━━━ READING TEXT

One clever solution to it is, instead of sampling 44.1kHz and having to use a very steep analogue filter, we sample in the MHz range instead with a simple first order filter (Nyquist is now far away from the audio range), and do all steep filtering in the digital domain, which itself can nicely handle the task.

That’s oversampling. Meaning “sampling more than requested”, to ease the work of the analogue filter.

Now when processing, we generally mean something different…

Digital processing has incredible advantages at handling all linear processes (EQing, delay, static gain changes). It’s almost perfect at it, and a rather weak point of analogue tech in general. But digital audio runs into a huge problem once nonlinear processes come into play: They have the habit of introducing whole new partials to the signal (= new tones). Technically, one can say that all nonlinear processes multiply the total bandwidth. Very often to infinity. That’s great, harmonic distortion and cool sounding guitars!

The problem is that the sampling theorem clearly defines a limit, the so called Nyquist frequency that is disallowed to pass. If you break the limit, the theorem clearly says that you can no more expect sensible results. So, as soon a nonlinearity multiplies the initial bandwidth, you are very likely to break the theorem (and your signal’s integrity). Aliasing appears. Content that wasn’t present before. The third harmonic of a 12kHz partial (36kHz) then suddenly lands at say, 2Hz, without any loss of energy. A sine turns into a wild sawtooth. A wrong chord appears. HF sounds metallic. The sound of digital audio 1998.

These are very serious problems that ask for very specialized solutions. for example, most nonlinearities, when fed with a sine, prominently generate third harmonic partials. All saturators do this. this already triples the bandwidth of the original material. This is the simplest case, and already reaches the limits of DIY oversampling! [4:25 PM] Fabien TDR: More serious anti-aliasing can only be done at the core of the algorithms. While manual oversampling can help here and there, with weak pugs in particular, it doesn’t have a very good cost vs benefit ratio, and imposes clear limitations on the audio (the SRC’s Nyquist filter).

In Kotelnikov for example, you have a multi-stage resampling scheme, and only what the compressor “does” really runs at higher rates, not the audio itself. If anything, resampled audio is only being added to the input. In insane mode, the peak detector runs at 16x the audible bandwidth. No way to achieve this via DIY resampling.

━━━━━━
━━━ DATA EXCERPTS

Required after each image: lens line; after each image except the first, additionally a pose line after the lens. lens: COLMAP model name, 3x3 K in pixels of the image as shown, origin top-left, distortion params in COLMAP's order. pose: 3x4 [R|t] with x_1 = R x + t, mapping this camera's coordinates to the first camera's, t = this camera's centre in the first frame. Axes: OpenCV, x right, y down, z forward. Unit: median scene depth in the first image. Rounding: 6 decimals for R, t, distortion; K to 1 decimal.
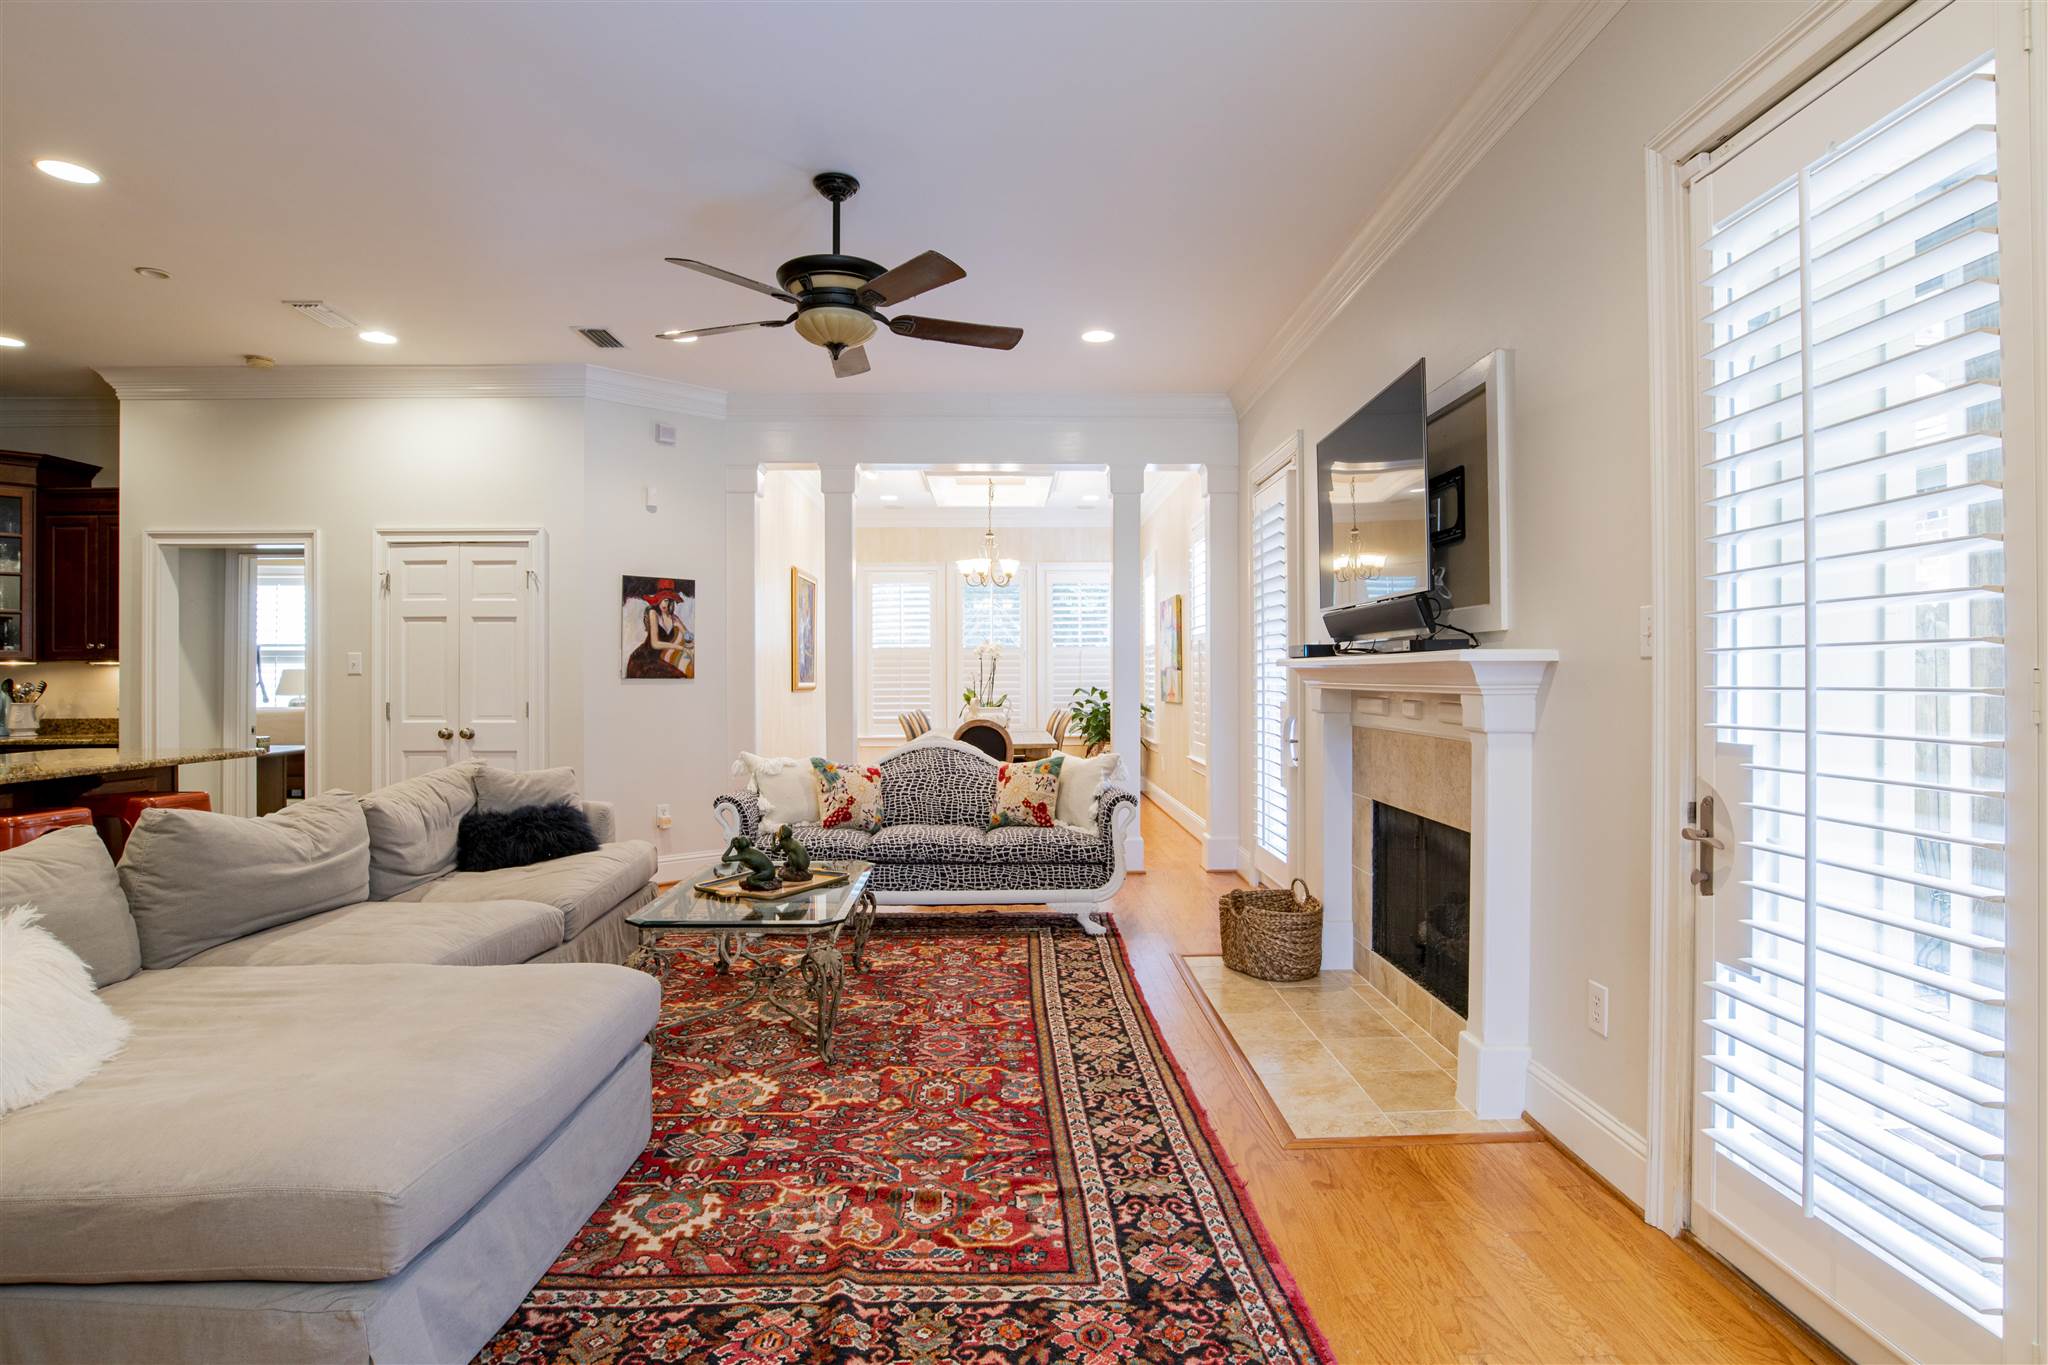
lens RADIAL K [[1050.2, 0, 1018.1], [0, 1050.2, 678.7], [0, 0, 1]] dist [-0.040240, 0.002341]
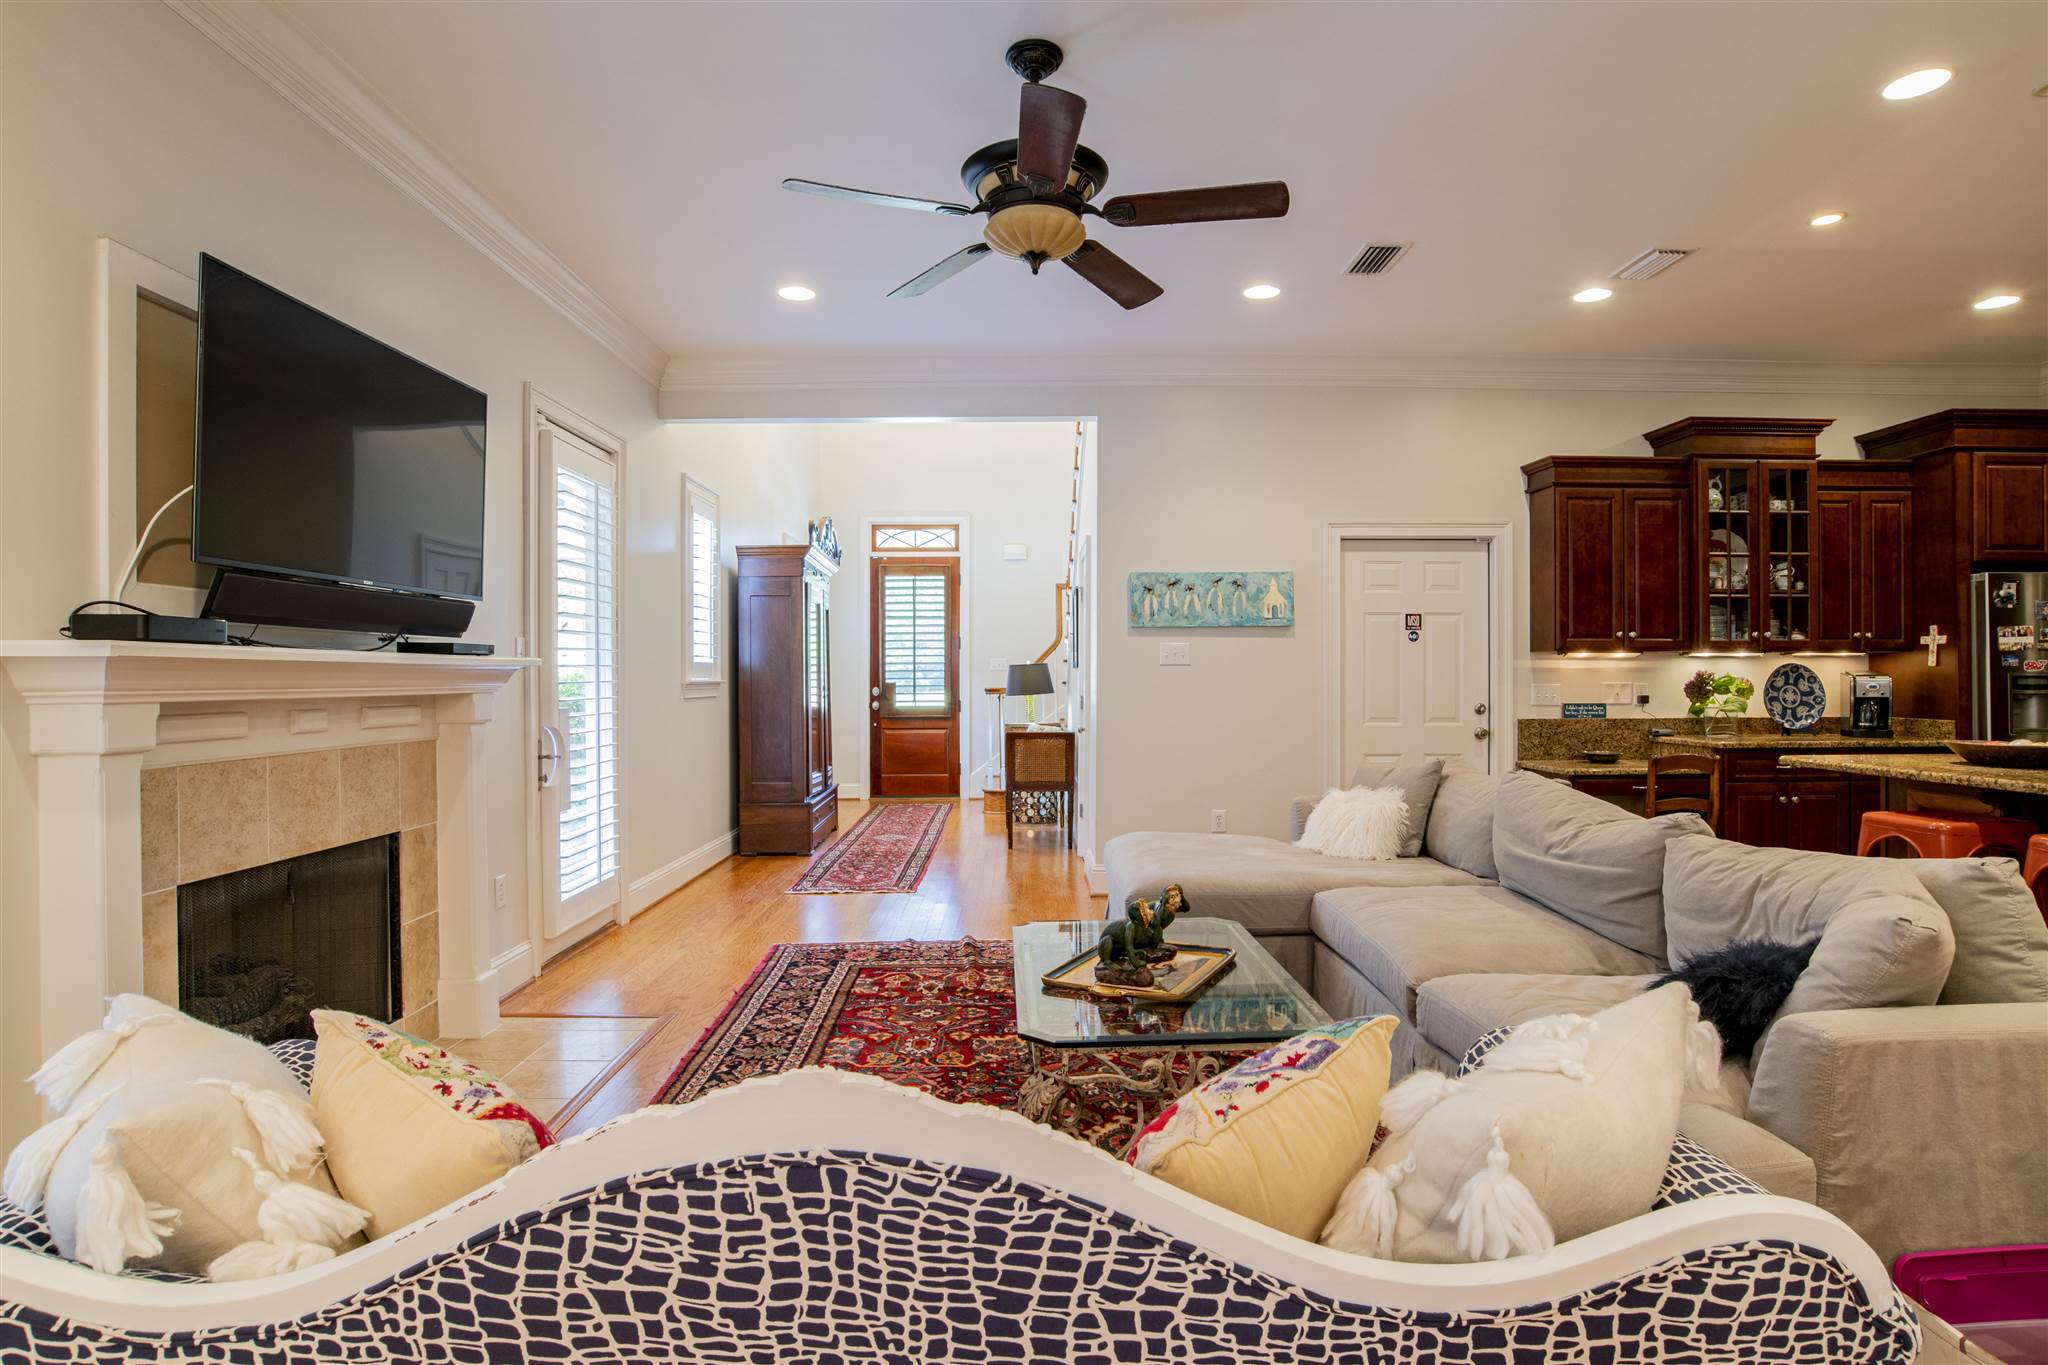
lens RADIAL K [[1050.2, 0, 1029.6], [0, 1050.2, 687.8], [0, 0, 1]] dist [-0.040240, 0.002341]
pose [[-0.999967, 0.006985, 0.004184, -0.208066], [0.007040, 0.999886, 0.013383, -0.002038], [-0.004090, 0.013412, -0.999902, 2.177743]]
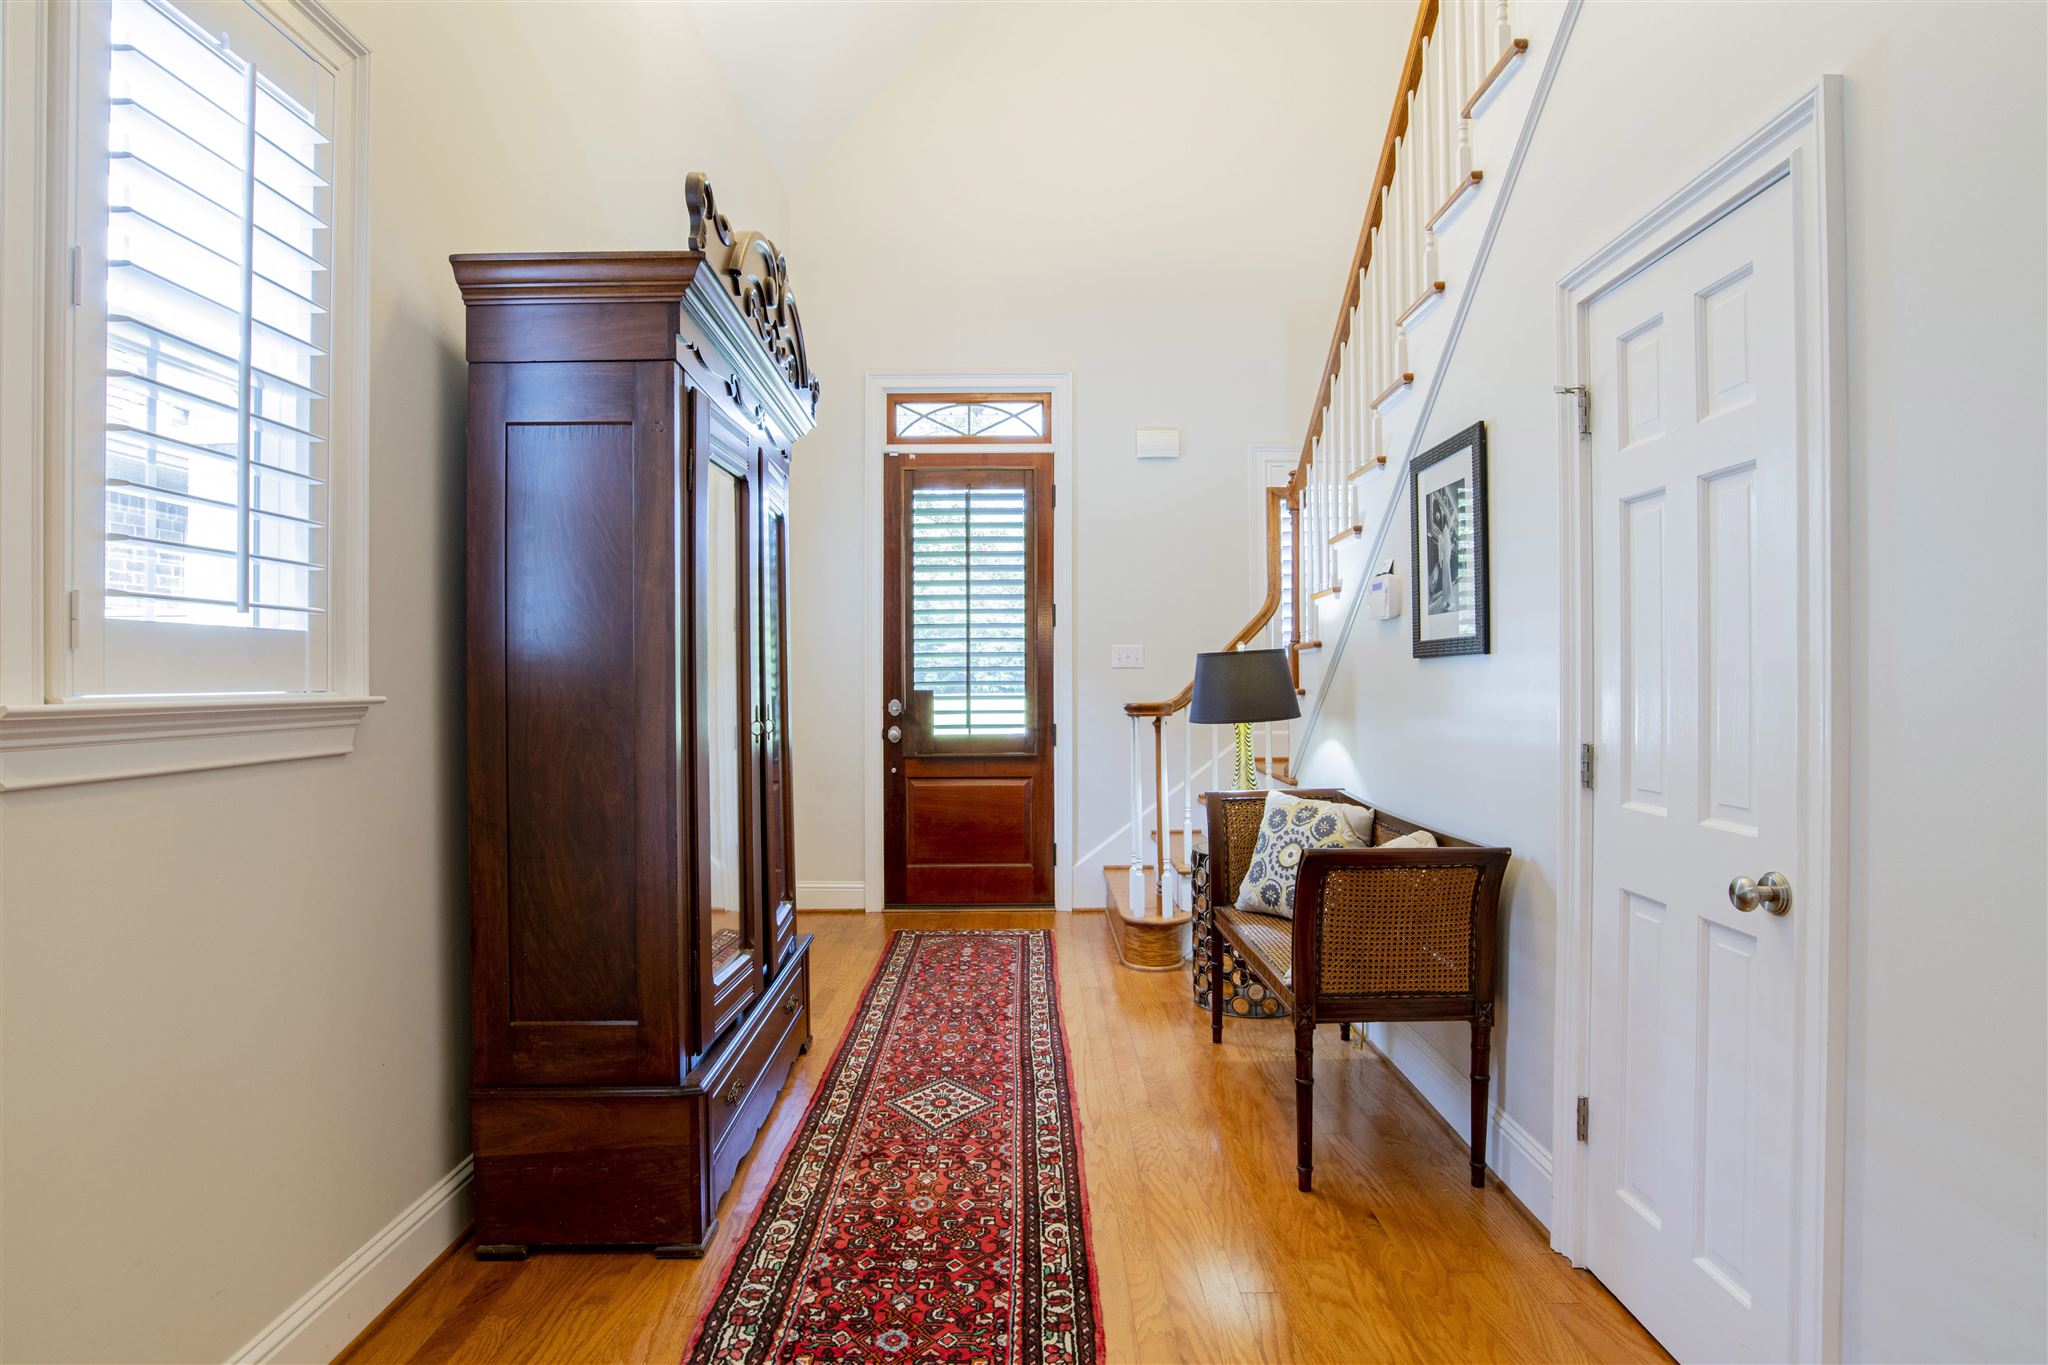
lens RADIAL K [[1050.2, 0, 1028.5], [0, 1050.2, 692.2], [0, 0, 1]] dist [-0.040240, 0.002341]
pose [[-0.999841, 0.007509, 0.016163, 0.059086], [0.007767, 0.999843, 0.015946, -0.001496], [-0.016041, 0.016069, -0.999742, 0.498650]]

━━━━━━

_STUDY QUESTIONS_
1. According to the text on oversampling, at what rate does the peak detector in Kotelnikov run in insane mode?
2. Write a continuation of the text on oversampling, starting after its final sentence.

_PER-TASK OUTPUTS_
1. At 16x the audible bandwidth.

2.
In that sense, our plugins do not oversample. they sample “right” and give each nonlinearity the room it needs to work without creating aliasing.

There’s no need to oversample our plugins. Use the quality dropdown instead. But other plugs, old ones in particular will probably benefit here and there.

Keep in mind though that more samplerate doesn’t equal better quality. It’s a balance, I’d say that oversampling to 88.2 or 96 is reasonable. But more really isn’t. It’s more important to pick right processors. 😃

What’s the most underexplored type of audio processing that devs aren’t giving enough attention to in your opinion

Fabien: There’s enormous potential in resynthesis, but we simply aren’t there yet. Resynthesis is difficult, but someone could solve this in the future. Then, incredible things would become possible (think melodyne). Klanghelm and Valhalla have excellent offers.

BTW while we’re at it, someone asked for my fave plugins. I more or less stopped using any third party plugins at my workplace. But I have huge respect for the old Waves renaissance series, I’m a fan of anything Crane Song.

You stopped with third-party plugins? Does that mean that you use TDR and first party (reaper?) plugins only?For most tasks I ended up building my own, even if it’s just to the fun of it

Fabien: I don’t produce music, keep this in mind.so, Eq, comp and limiters are typically everything I need.

b-b-b-but… reverb!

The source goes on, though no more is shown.